A chaque printemps, des magnolias plantés en aval déploient leurs frondaisons rose-thé. En octobre, hêtres pleureurs et tulipiers de Virginie y roussissent jusqu’à l’or le plus étincelant. Il y a neuf ans, une espèce de guérite en retrait est devenue une maison de thé très prisée, à l’enseigne éloquente de la Folie Voltaire (image d'en haut): à l’ère classique, une «folie» était un pavillon de plaisance ombragé. Quant à l’auteur de Candide, il avait été en 1757, l’hôte le plus glorieux de cette thébaïde de verdure.

 

Voltaire sur scène

 

Avant de détailler cet épisode, sachons que le domaine de Mon Repos s’est constitué au début du XVIIIe siècle par l’achat de plusieurs parchets viticoles d’un tertre appelé encore Mont-Ribaud… Abraham Secrétan, contrôleur général, y édifie une maison en 1747 qu’il revend dix ans après, avec parcs et communs, à Philippe de Gentils, marquis de Langallerie, baron de Saintonge. Un ami de Voltaire. C’est à son intention que le nouveau propriétaire aménage dans une grange contiguë à la villa une scène de théâtre. Assis dans un salon dont une paroi a été percée, les spectateurs applaudissent en février 1757 le philosophe en personne, incarnant le personnage de Lusignan de sa tragédie Zaïre. L’auteur-acteur est enchanté. Il écrit à ses amis de Paris: «J’ai fait couler des larmes de tous les yeux suisses. (…) Il y a dans mon petit pays romand, car c’est son nom, beaucoup d’esprit, beaucoup de raison, point de cabales, point d’intrigues pour persécuter ceux qui rendent service aux belles-lettres.»

 

Trois frères de Napoléon

 

Langallerie meurt en 1773. Ses héritiers louent Mon Repos à une Lady anglaise, puis à des princes allemands de Waldeck, du Wurtemberg, de Reuss-Greitz, avant son rachat en 1802 par un négociant lausannois qui le revend à son cousin Vincent Perdonnet (1768-1850), le fameux financier cité plus haut. Cosmopolite, ami des idées libérales et des indépendantistes vaudois, ce Veveysan au passé rocambolesque et de goût raffiné fait appel à l’architecte du pays Henri Perregaux pour opérer dans le bâtiment central des transformations décisives. Mais c’est à un dessinateur paysagiste parisien Montsalier qu’il confie la métamorphose complète du parc alentour en jardins à perspective atmosphérique, inspirés de la peinture anglaise, lui conférant un cachet unique dans le canton.

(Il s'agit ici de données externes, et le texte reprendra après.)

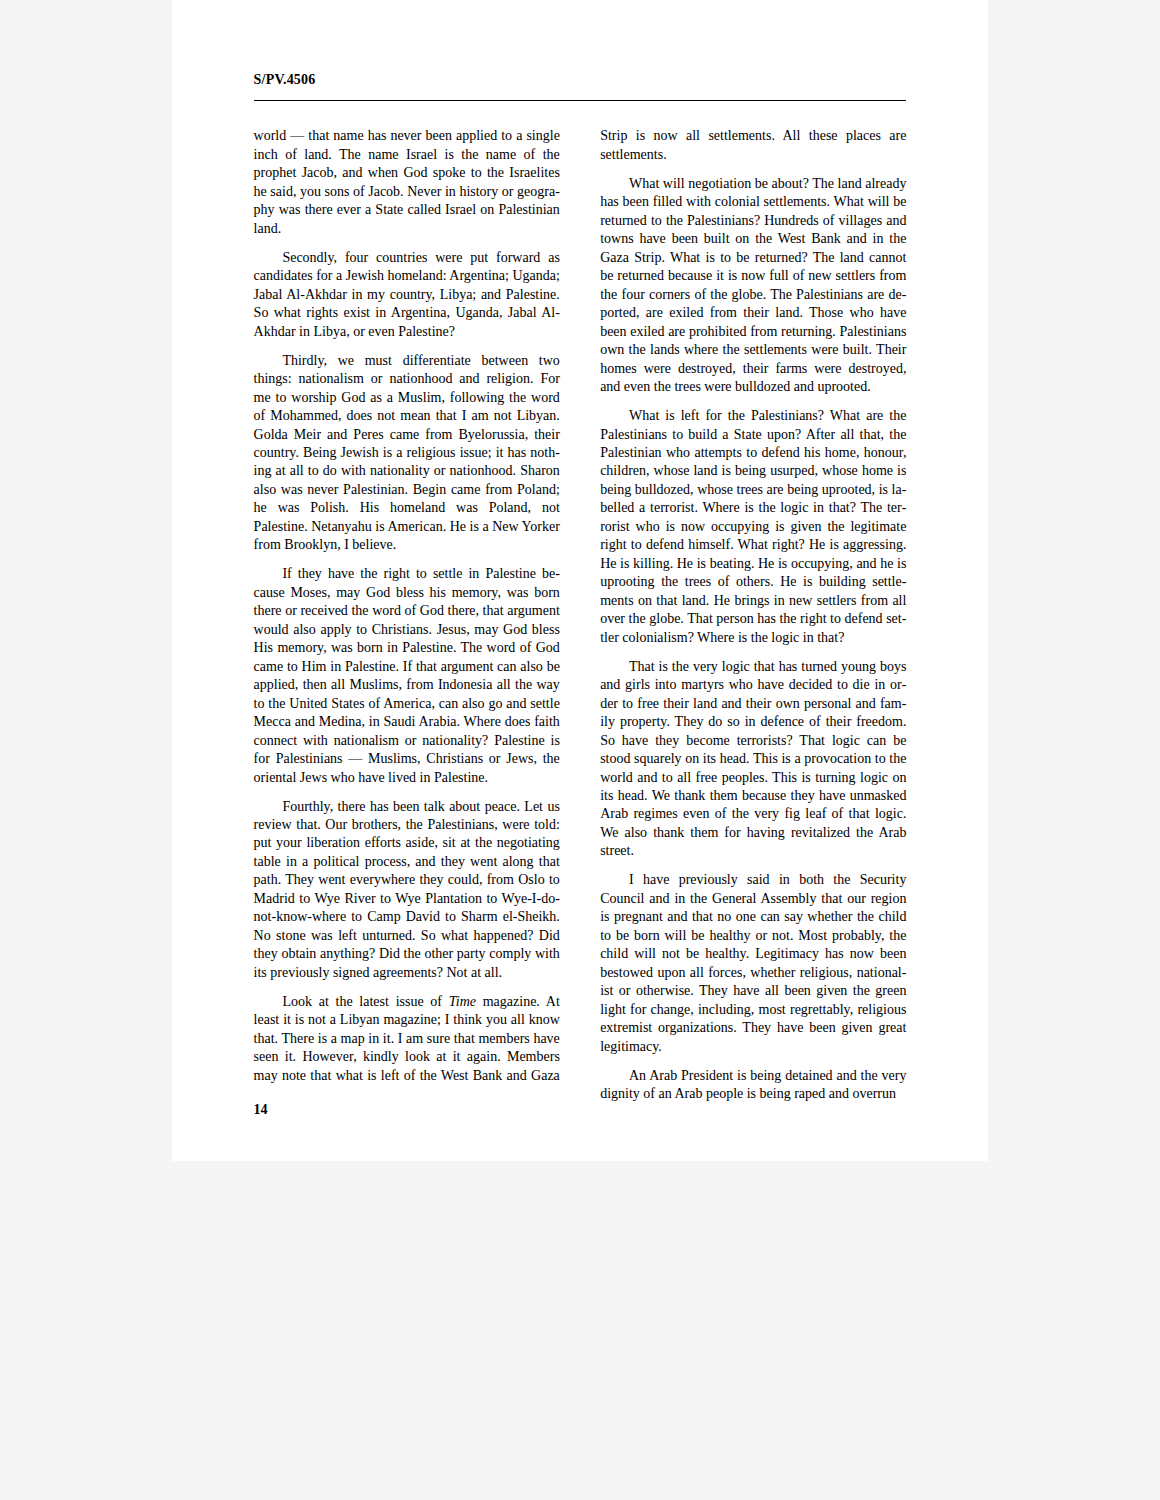S/PV.4506
world — that name has never been applied to a single inch of land. The name Israel is the name of the prophet Jacob, and when God spoke to the Israelites he said, you sons of Jacob. Never in history or geography was there ever a State called Israel on Palestinian land.
Secondly, four countries were put forward as candidates for a Jewish homeland: Argentina; Uganda; Jabal Al-Akhdar in my country, Libya; and Palestine. So what rights exist in Argentina, Uganda, Jabal Al-Akhdar in Libya, or even Palestine?
Thirdly, we must differentiate between two things: nationalism or nationhood and religion. For me to worship God as a Muslim, following the word of Mohammed, does not mean that I am not Libyan. Golda Meir and Peres came from Byelorussia, their country. Being Jewish is a religious issue; it has nothing at all to do with nationality or nationhood. Sharon also was never Palestinian. Begin came from Poland; he was Polish. His homeland was Poland, not Palestine. Netanyahu is American. He is a New Yorker from Brooklyn, I believe.
If they have the right to settle in Palestine because Moses, may God bless his memory, was born there or received the word of God there, that argument would also apply to Christians. Jesus, may God bless His memory, was born in Palestine. The word of God came to Him in Palestine. If that argument can also be applied, then all Muslims, from Indonesia all the way to the United States of America, can also go and settle Mecca and Medina, in Saudi Arabia. Where does faith connect with nationalism or nationality? Palestine is for Palestinians — Muslims, Christians or Jews, the oriental Jews who have lived in Palestine.
Fourthly, there has been talk about peace. Let us review that. Our brothers, the Palestinians, were told: put your liberation efforts aside, sit at the negotiating table in a political process, and they went along that path. They went everywhere they could, from Oslo to Madrid to Wye River to Wye Plantation to Wye-I-do-not-know-where to Camp David to Sharm el-Sheikh. No stone was left unturned. So what happened? Did they obtain anything? Did the other party comply with its previously signed agreements? Not at all.
Look at the latest issue of Time magazine. At least it is not a Libyan magazine; I think you all know that. There is a map in it. I am sure that members have seen it. However, kindly look at it again. Members may note that what is left of the West Bank and Gaza Strip is now all settlements. All these places are settlements.
What will negotiation be about? The land already has been filled with colonial settlements. What will be returned to the Palestinians? Hundreds of villages and towns have been built on the West Bank and in the Gaza Strip. What is to be returned? The land cannot be returned because it is now full of new settlers from the four corners of the globe. The Palestinians are deported, are exiled from their land. Those who have been exiled are prohibited from returning. Palestinians own the lands where the settlements were built. Their homes were destroyed, their farms were destroyed, and even the trees were bulldozed and uprooted.
What is left for the Palestinians? What are the Palestinians to build a State upon? After all that, the Palestinian who attempts to defend his home, honour, children, whose land is being usurped, whose home is being bulldozed, whose trees are being uprooted, is labelled a terrorist. Where is the logic in that? The terrorist who is now occupying is given the legitimate right to defend himself. What right? He is aggressing. He is killing. He is beating. He is occupying, and he is uprooting the trees of others. He is building settlements on that land. He brings in new settlers from all over the globe. That person has the right to defend settler colonialism? Where is the logic in that?
That is the very logic that has turned young boys and girls into martyrs who have decided to die in order to free their land and their own personal and family property. They do so in defence of their freedom. So have they become terrorists? That logic can be stood squarely on its head. This is a provocation to the world and to all free peoples. This is turning logic on its head. We thank them because they have unmasked Arab regimes even of the very fig leaf of that logic. We also thank them for having revitalized the Arab street.
I have previously said in both the Security Council and in the General Assembly that our region is pregnant and that no one can say whether the child to be born will be healthy or not. Most probably, the child will not be healthy. Legitimacy has now been bestowed upon all forces, whether religious, nationalist or otherwise. They have all been given the green light for change, including, most regrettably, religious extremist organizations. They have been given great legitimacy.
An Arab President is being detained and the very dignity of an Arab people is being raped and overrun
14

Dans ses salons à parquet marqueté et au plafond en trompe-l’œil, Perdonnet reçoit la fine fleur du gotha européen. Entre autres, des frères de Napoléon: Jérôme Bonaparte, ex-roi de Westphalie, Joseph Bonaparte, ex-roi d’Espagne, Louis Bonaparte, ex-roi de Hollande, et le fils de ce dernier, le futur Napoléon III. Mais aussi la reine d’Espagne Isabelle II et son successeur Alphonse XII. Sans oublier un très libertin prince de Galles, qui deviendra Edouard VII d’Angleterre. Ces anciennes ou futures têtes couronnées musardèrent dans les allées romantiques de Mon Repos, qui n’était pas encore scindé par l’avenue du Tribunal fédéral, lors de l’édification de celui-ci en 1927.

Six ans avant cette année mourut Gustave Perdonnet - le fils du munificent amphitryon -, à l’usufruit duquel la propriété avait été soumise. La Municipalité de Lausanne se vit accorder par le Législatif la somme, alors considérable, de 50 000 francs, pour réaménager en espace public le domaine, ses bâtiments et surtout son exceptionnel arboretum, qu’elle ne cesse depuis d’émonder dans les règles de l’art ancien. De choyer comme un héritage sacré.

En même temps historique, écologique et urbain.

 

18:51 Publié dans Histoire | Lien permanent | Commentaires (0)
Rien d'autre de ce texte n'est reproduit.